American literary agent (1940–2014)

Lois Kahn Wallace (May 25, 1940 – April 4, 2014) was a prominent American literary agent, known for her representation of numerous successful authors.

==Career==
Born in Manhattan, she graduated from the Brearley School and Vassar College before taking a secretarial job for G.P. Putnam Sons in 1961. She went to work for agent Harold Ober in 1963, then joined the William Morris Agency literary department in 1967, where she became co-director before establishing her own agency in 1974.

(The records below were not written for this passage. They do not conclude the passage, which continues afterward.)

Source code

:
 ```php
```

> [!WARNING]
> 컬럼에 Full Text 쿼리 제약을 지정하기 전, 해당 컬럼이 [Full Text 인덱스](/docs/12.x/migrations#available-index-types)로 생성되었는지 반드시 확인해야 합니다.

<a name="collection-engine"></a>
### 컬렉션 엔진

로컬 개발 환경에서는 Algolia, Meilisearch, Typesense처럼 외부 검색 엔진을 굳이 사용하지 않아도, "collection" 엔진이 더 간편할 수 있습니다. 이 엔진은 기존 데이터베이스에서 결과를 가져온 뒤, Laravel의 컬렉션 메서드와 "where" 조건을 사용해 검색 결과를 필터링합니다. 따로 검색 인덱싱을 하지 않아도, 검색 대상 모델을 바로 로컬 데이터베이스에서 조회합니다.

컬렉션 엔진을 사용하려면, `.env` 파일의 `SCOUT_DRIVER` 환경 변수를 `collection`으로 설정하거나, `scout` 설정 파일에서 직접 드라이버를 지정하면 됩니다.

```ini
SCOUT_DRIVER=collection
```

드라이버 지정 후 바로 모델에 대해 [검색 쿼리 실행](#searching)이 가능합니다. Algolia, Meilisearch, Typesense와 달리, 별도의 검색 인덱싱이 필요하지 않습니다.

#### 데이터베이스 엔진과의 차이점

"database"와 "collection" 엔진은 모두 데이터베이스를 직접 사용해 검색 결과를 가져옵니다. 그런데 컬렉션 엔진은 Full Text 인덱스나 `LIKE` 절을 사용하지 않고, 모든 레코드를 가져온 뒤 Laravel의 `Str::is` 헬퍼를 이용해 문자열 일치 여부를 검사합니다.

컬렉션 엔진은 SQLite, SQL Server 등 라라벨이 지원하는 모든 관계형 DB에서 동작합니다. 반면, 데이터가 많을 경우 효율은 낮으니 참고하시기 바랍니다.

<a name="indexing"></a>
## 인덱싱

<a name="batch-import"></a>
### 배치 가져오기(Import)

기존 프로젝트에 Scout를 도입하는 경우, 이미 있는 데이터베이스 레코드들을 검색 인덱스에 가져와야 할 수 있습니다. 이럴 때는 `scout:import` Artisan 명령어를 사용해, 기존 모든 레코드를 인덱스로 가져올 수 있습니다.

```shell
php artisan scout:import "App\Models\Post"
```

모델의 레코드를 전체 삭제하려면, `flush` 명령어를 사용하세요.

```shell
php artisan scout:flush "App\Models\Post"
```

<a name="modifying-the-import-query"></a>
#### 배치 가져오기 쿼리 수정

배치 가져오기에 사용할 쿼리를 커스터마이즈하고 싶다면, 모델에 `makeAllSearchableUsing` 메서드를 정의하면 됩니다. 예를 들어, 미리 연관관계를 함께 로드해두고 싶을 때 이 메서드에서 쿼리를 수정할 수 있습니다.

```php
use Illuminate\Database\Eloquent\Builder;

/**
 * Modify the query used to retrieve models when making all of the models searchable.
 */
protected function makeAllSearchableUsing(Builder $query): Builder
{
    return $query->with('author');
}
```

While at William Morris, Wallace convinced Erich Segal, then known mainly as a Harvard classics professor, to write a novel based on a screenplay he had written. The book was published as Love Story in 1970 and became a gigantic bestseller, both as a novel and as a film. Other clients included William F. Buckley, Stacy Schiff, Joan Didion, Don DeLillo, and Ben Stein. She became known for her particularly tenacious representation of her clients. A 1986 Washington Post profile noted that her clients "talk gratefully of her ferocity in terms normally reserved for pit bulls"—one client nicknamed her "Sluggo".

==Personal life and death==
She married book editor Tom Wallace in 1962; they divorced in 1999. She died of lung cancer in Manhattan at age 73, survived by a son. In a eulogy, Stein described her as "a small, elegant woman with an intense look" and "an extremely fancy Manhattan accent" who was "fanatical in her determination to get things sold" and who "smoked incessantly. Nonstop."